RECORDS FOR THIS EXERCISE:
*** Block opens ***

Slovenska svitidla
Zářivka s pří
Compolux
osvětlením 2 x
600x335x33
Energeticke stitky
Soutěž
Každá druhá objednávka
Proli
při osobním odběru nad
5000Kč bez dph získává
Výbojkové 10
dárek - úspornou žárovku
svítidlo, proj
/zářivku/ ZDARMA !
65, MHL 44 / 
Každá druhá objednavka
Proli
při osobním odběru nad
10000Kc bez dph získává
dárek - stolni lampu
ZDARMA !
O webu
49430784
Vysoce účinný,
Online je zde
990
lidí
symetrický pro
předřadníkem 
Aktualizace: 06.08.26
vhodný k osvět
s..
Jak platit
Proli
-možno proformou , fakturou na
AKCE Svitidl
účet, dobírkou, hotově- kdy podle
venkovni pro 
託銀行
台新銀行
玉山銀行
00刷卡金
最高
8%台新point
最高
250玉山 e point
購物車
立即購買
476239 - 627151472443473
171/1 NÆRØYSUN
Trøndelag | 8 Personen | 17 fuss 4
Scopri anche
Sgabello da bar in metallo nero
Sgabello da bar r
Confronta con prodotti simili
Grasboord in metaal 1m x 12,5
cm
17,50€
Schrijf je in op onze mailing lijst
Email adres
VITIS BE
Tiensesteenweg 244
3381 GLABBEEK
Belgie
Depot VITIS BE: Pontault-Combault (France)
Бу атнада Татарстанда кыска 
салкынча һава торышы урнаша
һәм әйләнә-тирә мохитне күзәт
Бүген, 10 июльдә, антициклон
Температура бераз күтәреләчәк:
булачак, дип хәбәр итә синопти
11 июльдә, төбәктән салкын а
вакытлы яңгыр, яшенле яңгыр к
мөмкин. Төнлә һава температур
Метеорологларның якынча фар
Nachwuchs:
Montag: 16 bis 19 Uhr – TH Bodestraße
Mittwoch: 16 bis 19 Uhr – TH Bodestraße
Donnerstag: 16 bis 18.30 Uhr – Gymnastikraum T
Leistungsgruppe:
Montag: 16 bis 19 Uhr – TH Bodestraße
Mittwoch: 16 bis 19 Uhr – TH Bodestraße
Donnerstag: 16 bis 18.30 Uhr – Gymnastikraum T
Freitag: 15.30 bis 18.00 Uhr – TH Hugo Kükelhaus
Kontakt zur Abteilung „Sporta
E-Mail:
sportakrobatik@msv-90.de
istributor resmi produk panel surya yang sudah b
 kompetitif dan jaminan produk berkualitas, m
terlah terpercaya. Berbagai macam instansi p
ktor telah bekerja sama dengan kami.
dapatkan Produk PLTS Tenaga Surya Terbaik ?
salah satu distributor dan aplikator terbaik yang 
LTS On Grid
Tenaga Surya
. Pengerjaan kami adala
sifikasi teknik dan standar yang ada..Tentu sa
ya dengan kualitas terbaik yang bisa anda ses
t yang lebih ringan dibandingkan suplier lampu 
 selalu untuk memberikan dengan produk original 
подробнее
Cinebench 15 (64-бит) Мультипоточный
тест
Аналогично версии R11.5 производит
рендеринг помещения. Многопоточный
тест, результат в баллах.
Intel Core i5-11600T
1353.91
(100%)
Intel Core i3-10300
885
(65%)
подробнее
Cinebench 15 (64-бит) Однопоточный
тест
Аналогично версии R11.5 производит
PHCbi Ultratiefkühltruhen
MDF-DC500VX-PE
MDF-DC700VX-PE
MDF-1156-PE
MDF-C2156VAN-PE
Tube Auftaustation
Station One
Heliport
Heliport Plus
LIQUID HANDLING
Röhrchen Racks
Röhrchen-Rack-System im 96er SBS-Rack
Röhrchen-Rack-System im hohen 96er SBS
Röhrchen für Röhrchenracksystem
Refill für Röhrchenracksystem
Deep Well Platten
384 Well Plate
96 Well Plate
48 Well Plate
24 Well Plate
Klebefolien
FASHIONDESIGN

*** Block closes ***
*** Block opens ***

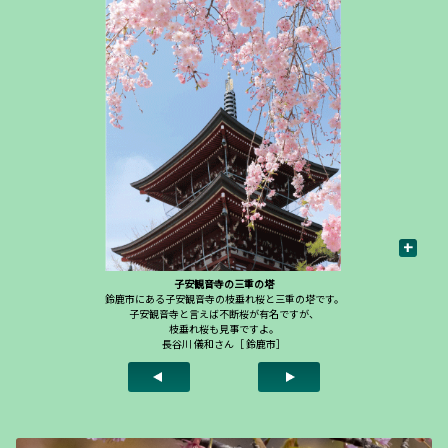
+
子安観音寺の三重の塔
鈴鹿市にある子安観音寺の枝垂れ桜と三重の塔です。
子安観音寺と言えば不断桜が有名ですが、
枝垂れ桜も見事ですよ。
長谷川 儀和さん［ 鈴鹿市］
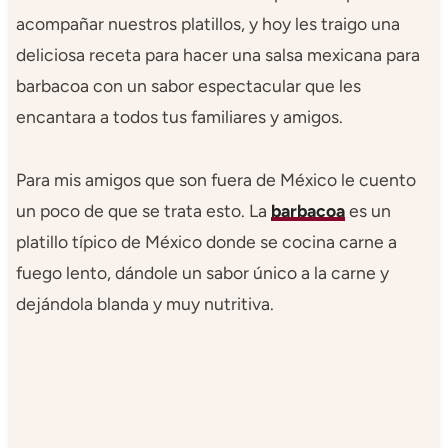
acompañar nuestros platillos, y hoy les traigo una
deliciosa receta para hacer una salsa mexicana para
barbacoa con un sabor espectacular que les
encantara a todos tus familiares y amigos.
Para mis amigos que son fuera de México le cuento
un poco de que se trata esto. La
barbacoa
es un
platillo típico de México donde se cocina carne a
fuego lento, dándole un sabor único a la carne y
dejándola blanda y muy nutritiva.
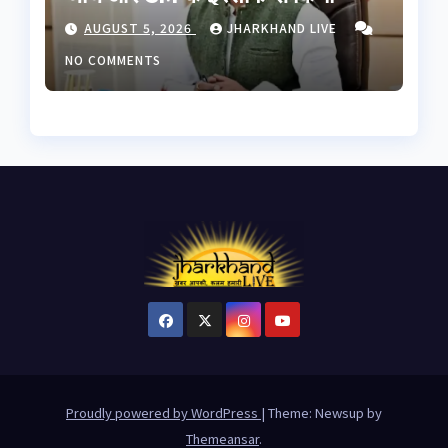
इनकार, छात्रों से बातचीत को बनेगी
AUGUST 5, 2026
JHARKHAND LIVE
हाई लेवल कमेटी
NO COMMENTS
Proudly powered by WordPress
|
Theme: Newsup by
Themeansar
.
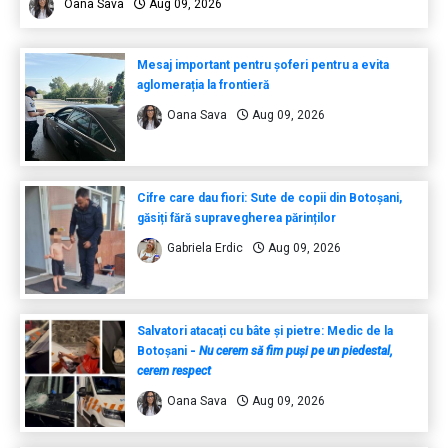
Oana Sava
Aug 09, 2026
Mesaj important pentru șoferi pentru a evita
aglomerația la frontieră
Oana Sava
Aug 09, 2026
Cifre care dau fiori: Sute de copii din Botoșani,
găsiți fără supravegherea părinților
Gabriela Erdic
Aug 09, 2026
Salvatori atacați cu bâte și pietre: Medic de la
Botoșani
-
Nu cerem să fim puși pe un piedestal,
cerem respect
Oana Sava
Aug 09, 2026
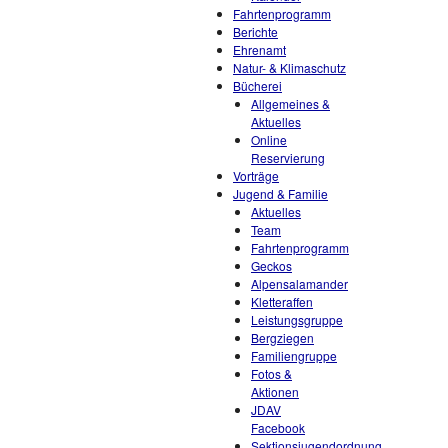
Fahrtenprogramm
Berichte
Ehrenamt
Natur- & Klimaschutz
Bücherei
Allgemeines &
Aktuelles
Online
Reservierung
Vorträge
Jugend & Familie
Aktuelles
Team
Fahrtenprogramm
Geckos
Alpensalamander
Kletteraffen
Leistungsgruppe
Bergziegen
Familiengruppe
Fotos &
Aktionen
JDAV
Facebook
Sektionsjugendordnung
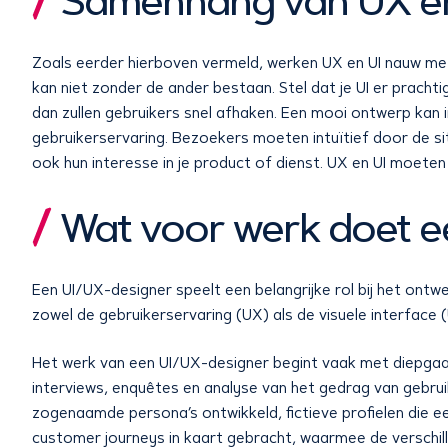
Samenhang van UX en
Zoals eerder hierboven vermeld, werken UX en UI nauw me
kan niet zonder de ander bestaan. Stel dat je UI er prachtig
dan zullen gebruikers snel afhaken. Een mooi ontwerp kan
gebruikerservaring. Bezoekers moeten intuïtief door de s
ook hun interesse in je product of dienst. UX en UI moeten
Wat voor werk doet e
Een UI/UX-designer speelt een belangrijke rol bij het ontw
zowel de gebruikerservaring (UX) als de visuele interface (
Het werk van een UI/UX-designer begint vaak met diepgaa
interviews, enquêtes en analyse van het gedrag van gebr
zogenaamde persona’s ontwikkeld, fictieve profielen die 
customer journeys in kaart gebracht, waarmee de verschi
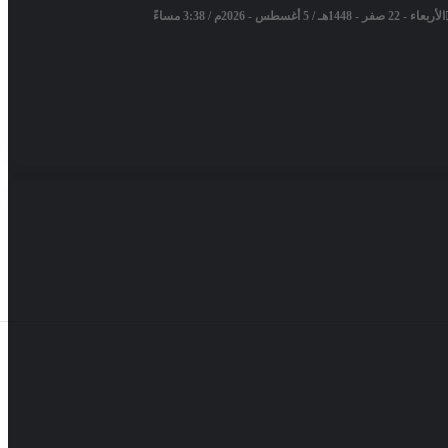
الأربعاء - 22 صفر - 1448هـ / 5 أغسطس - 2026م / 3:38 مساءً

*** Block closes ***

YOUR ASSIGNMENT: Give the lines of the material that begin with the line containing "Slovenska svitidla" and end with the line containing "65, MHL 44 /" as a numbered list, leaving out blank lines.

ANSWER SECTION:
1. Slovenska svitidla
2. Zářivka s pří
3. Compolux
4. osvětlením 2 x
5. 600x335x33
6. Energeticke stitky
7. Soutěž
8. Každá druhá objednávka
9. Proli
10. při osobním odběru nad
11. 5000Kč bez dph získává
12. Výbojkové 10
13. dárek - úspornou žárovku
14. svítidlo, proj
15. /zářivku/ ZDARMA !
16. 65, MHL 44 / 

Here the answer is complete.